Top of DATA TO PROCESS

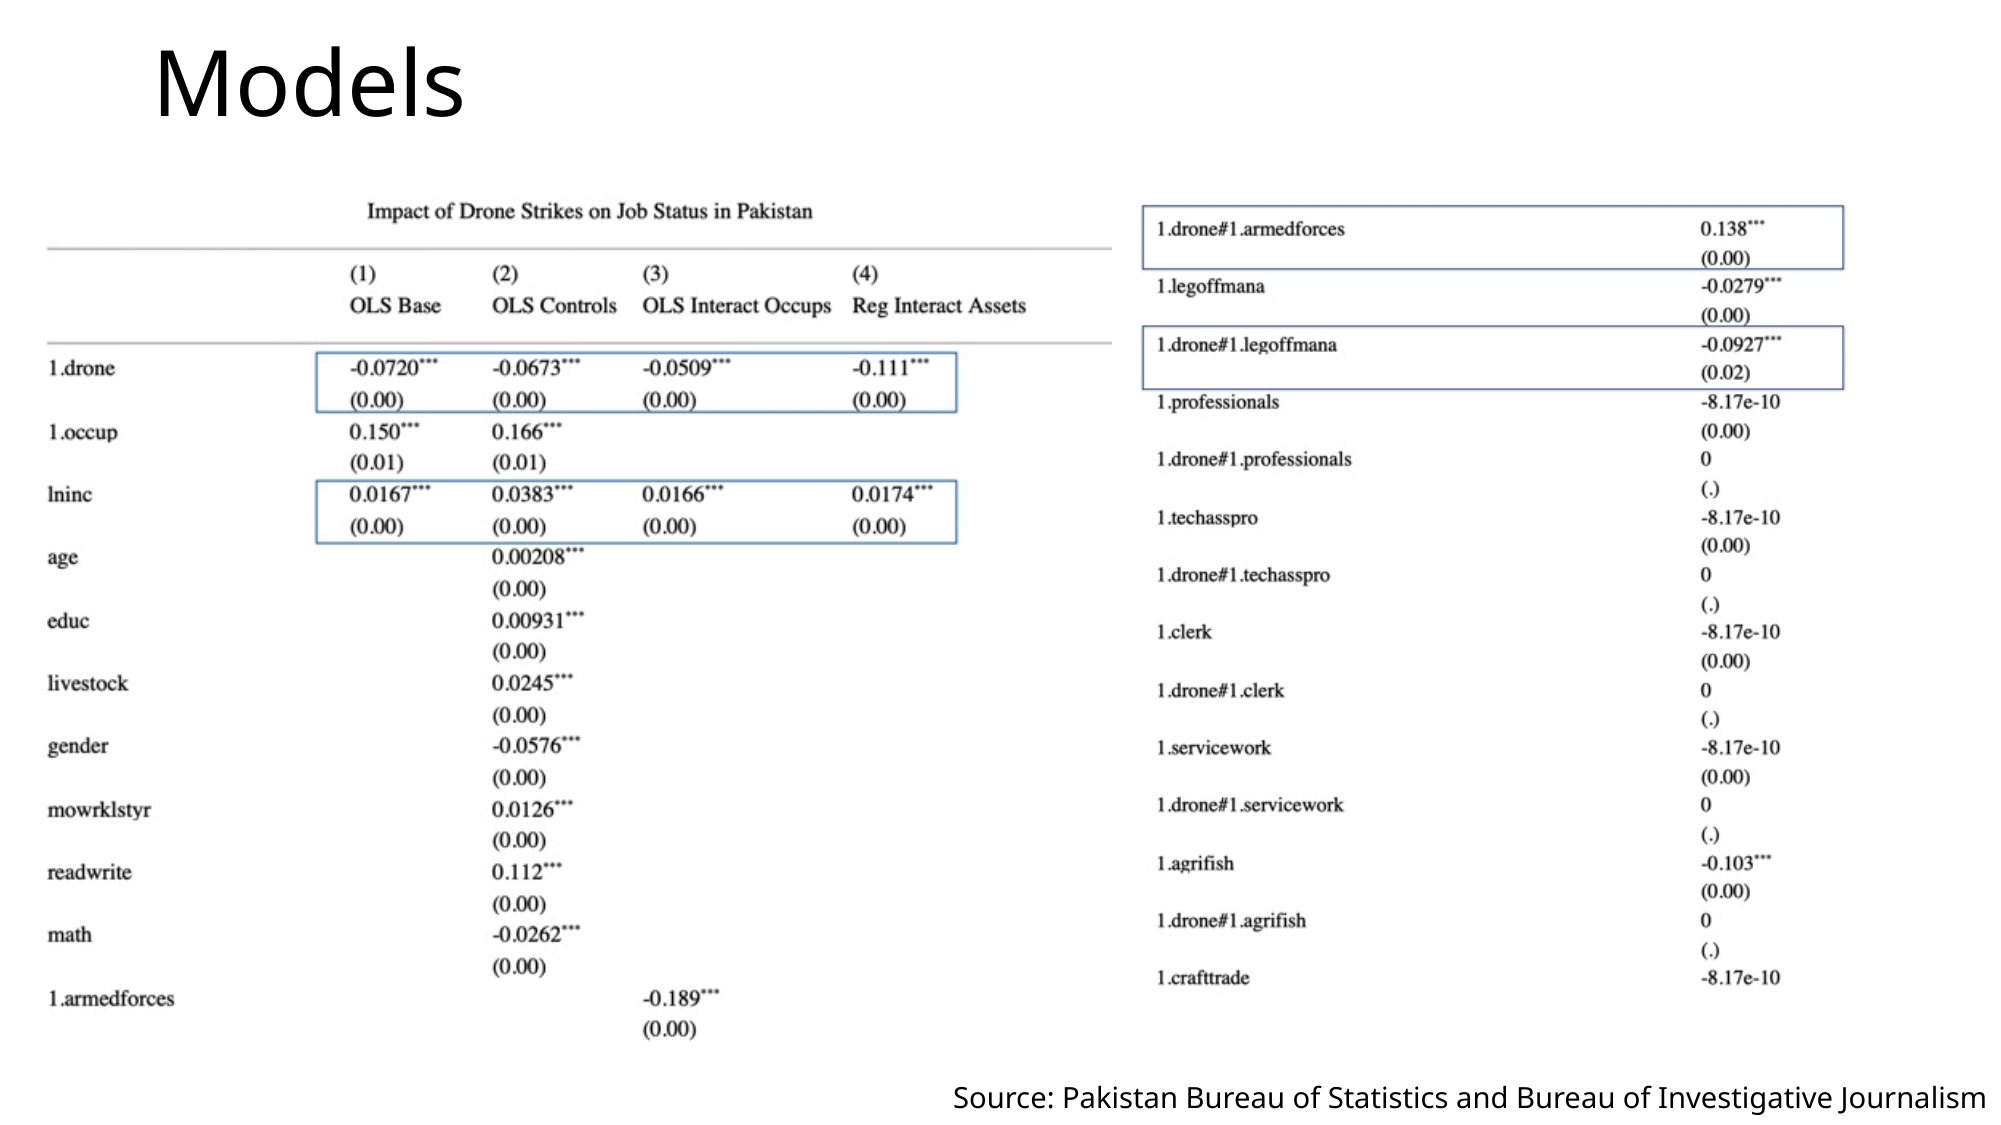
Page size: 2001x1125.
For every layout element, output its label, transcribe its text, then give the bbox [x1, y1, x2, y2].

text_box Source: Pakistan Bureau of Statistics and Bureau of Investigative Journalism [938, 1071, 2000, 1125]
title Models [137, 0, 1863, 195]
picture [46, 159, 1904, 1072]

Bottom of DATA TO PROCESS
Top of DATA TO PROCESS

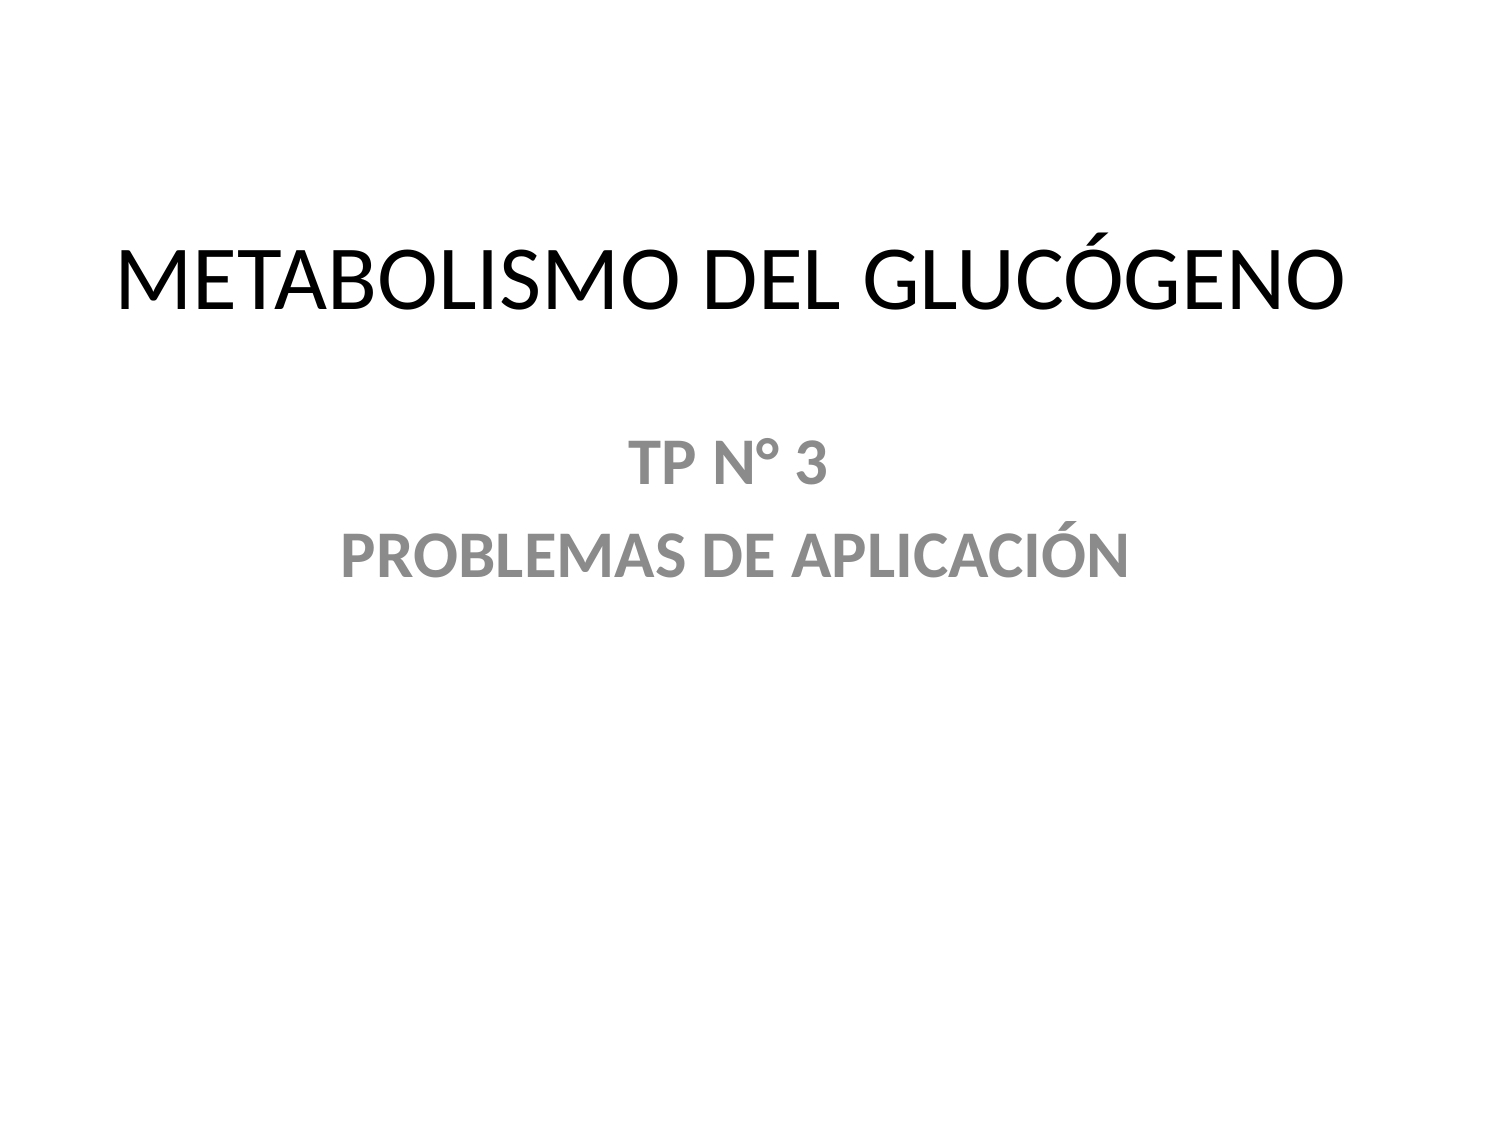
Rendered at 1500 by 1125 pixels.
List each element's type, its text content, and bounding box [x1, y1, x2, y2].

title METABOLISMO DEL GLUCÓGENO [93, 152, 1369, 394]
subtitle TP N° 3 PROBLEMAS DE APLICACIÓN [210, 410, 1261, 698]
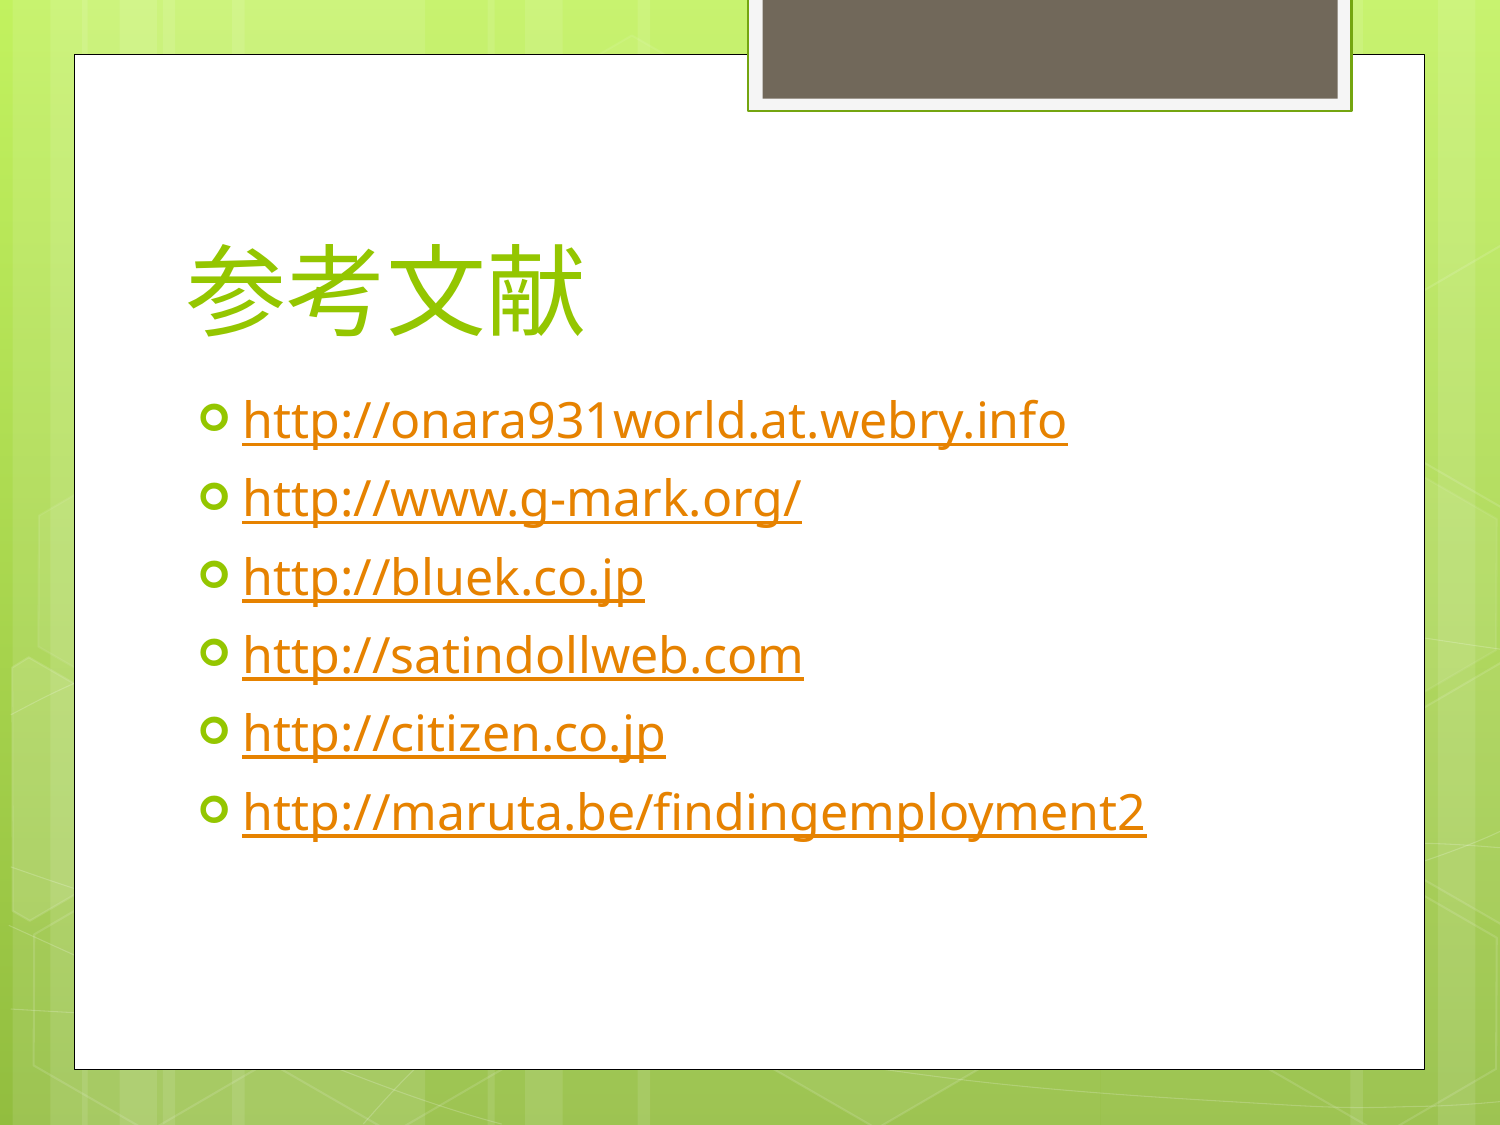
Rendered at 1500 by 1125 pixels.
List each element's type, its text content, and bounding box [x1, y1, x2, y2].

Bottom of DATA TO PROCESS
Top of DATA TO PROCESS

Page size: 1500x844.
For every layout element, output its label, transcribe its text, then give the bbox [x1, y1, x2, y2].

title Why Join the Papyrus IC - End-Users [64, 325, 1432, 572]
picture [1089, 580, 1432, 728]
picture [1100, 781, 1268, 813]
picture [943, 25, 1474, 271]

Bottom of DATA TO PROCESS

TASK: Please return every line of the records that contains the word "size".

ANSWER TO THE PROBLEM:
Page size: 2001x1125.
Page size: 1500x844.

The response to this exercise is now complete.